[Item da tarefa 1]
Responda, com base no texto sobre o Plano Diretor de São Paulo:
(a) Por quantos anos o Plano Diretor ficou engavetado antes do esforço de revisão?
(b) Ao longo de que o mercado imobiliário seria canalizado, segundo a primeira inovação apontada?
(c) Quantas emendas foram sugeridas pelos vereadores?

Plano Diretor: a quem estamos enganando?

Já comentei aqui várias vezes sobre minhas sérias reticências quanto à real eficácia de planos diretores no contexto brasileiro, para a ordenação das cidades por parâmetros socialmente mais justos (já que esse é o único e verdadeiro desafio que temos que enfrentar).

Porém, como nem por isso devamos desistir de tudo (ainda mais quando se é urbanista de profissão), vale somar-se ao esforço coletivo empreendido para revisar o Plano Diretor de São Paulo, após oito anos em que ele foi devidamente engavetado.

Esse esforço rendeu uma proposta com algumas inovações, dentre as quais duas são mais importantes, a meu ver:

1) a tentativa de controle do selvagem mercado imobiliário paulistano, impedindo que construa indiscriminadamente em todo e qualquer lugar, como vinha fazendo, e canalizando-o ao longo de "eixos estruturadores" da urbanização, que receberiam corredores expressos de ônibus. Com isso, espera-se direcionar o crescimento da cidade em função da sua oferta de transporte público (e não mais em função do carro), e permitir que o mercado alavanque novas áreas de adensamento para fora do sempre beneficiado eixo sudoeste, nas áreas menos "nobres" da cidade que carecem de maior atividade econômica e adensamento. Com isso, espera-se um reequilíbrio nos deslocamentos na cidade, hoje exageradamente pendulares.

2) Um esforço, na verdade muito menor do que o que deveria ser, para manter minimamente os instrumentos de justiça social, como as ZEIS e a Cota de Solidariedade, que podem ajudar a tornar a cidade um pouco menos segregadora. Essa é a justa razão pela qual os movimentos sociais estão pressionando para a aprovação rápida do Plano.

Até agora, estive firmemente apoiando a aprovação do Plano, dado que a sua redação, até antes da proposição de emendas, parecia respeitar esses dois princípios.

Porém, a própria dinâmica de elaboração de um plano diretor no Brasil é feita de tal forma que, em vez de facilitar, gera mais e mais possibilidades de manipulação.

Assim, tivemos mais de 300 emendas sugeridas pelos vereadores. Algumas legitimamente oriundas de reivindicações populares, outras inseridas meio sem explicação para tentar sempre favorecer interesses de um ou outro grupo. Por mais que defendamos a participação social, não há muita gente que possa, em meio a seus afazeres profissionais, dedicar-se ao estudo pormenorizado dessa montanha de alterações. Cabe então aos eleitos para isso ou aos profissionais diretamente envolvidos.

[Informações fornecidas]
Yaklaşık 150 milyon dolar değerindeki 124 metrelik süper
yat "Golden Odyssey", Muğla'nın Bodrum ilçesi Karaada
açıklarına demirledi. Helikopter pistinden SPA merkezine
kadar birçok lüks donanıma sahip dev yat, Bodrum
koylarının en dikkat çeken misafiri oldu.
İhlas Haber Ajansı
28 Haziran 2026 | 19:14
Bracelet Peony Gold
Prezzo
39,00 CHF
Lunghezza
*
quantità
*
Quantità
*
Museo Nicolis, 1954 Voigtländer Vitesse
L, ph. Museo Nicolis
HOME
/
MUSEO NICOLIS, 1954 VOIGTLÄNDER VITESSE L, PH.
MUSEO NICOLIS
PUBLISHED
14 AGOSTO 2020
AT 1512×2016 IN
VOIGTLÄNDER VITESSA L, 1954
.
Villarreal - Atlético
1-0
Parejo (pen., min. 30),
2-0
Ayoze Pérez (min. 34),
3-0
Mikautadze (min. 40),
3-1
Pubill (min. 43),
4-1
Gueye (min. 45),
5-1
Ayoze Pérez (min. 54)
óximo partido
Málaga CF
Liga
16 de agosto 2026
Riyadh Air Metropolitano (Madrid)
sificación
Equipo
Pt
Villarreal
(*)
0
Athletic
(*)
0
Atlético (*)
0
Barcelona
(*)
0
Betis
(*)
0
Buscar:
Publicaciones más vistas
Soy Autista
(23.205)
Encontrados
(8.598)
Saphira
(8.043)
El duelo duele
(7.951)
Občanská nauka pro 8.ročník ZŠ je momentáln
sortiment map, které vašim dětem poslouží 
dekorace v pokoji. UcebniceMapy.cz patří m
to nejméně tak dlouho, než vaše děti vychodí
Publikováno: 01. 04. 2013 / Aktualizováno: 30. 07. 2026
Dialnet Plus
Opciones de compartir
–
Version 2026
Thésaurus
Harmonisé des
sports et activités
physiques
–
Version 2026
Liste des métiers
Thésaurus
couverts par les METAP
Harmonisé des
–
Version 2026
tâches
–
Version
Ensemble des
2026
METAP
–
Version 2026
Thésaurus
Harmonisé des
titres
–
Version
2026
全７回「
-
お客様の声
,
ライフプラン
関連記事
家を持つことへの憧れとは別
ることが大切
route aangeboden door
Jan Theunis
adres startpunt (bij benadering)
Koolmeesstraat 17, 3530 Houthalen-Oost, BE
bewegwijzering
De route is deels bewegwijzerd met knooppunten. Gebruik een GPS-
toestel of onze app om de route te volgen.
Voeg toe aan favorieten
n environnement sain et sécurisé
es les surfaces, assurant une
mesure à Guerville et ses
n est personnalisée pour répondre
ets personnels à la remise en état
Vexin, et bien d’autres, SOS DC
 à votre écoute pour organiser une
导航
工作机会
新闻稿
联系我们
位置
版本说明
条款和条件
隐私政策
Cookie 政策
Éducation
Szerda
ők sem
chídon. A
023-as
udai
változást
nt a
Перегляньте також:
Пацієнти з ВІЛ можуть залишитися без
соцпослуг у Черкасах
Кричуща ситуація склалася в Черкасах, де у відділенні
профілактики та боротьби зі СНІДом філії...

[Item da tarefa 2] Altere nos registros o trecho que vai do início até a linha que contém "28 Haziran 2026 | 19:14", inclusive, trocando "dev yat" por "büyük yat" sem mudar mais nada. Apresente apenas essas linhas.

[Resposta escrita 1]
(a) Por oito anos.
(b) Ao longo de "eixos estruturadores" da urbanização, que receberiam corredores expressos de ônibus.
(c) Mais de 300 emendas.

[Resposta escrita 2]
Yaklaşık 150 milyon dolar değerindeki 124 metrelik süper
yat "Golden Odyssey", Muğla'nın Bodrum ilçesi Karaada
açıklarına demirledi. Helikopter pistinden SPA merkezine
kadar birçok lüks donanıma sahip büyük yat, Bodrum
koylarının en dikkat çeken misafiri oldu.
İhlas Haber Ajansı
28 Haziran 2026 | 19:14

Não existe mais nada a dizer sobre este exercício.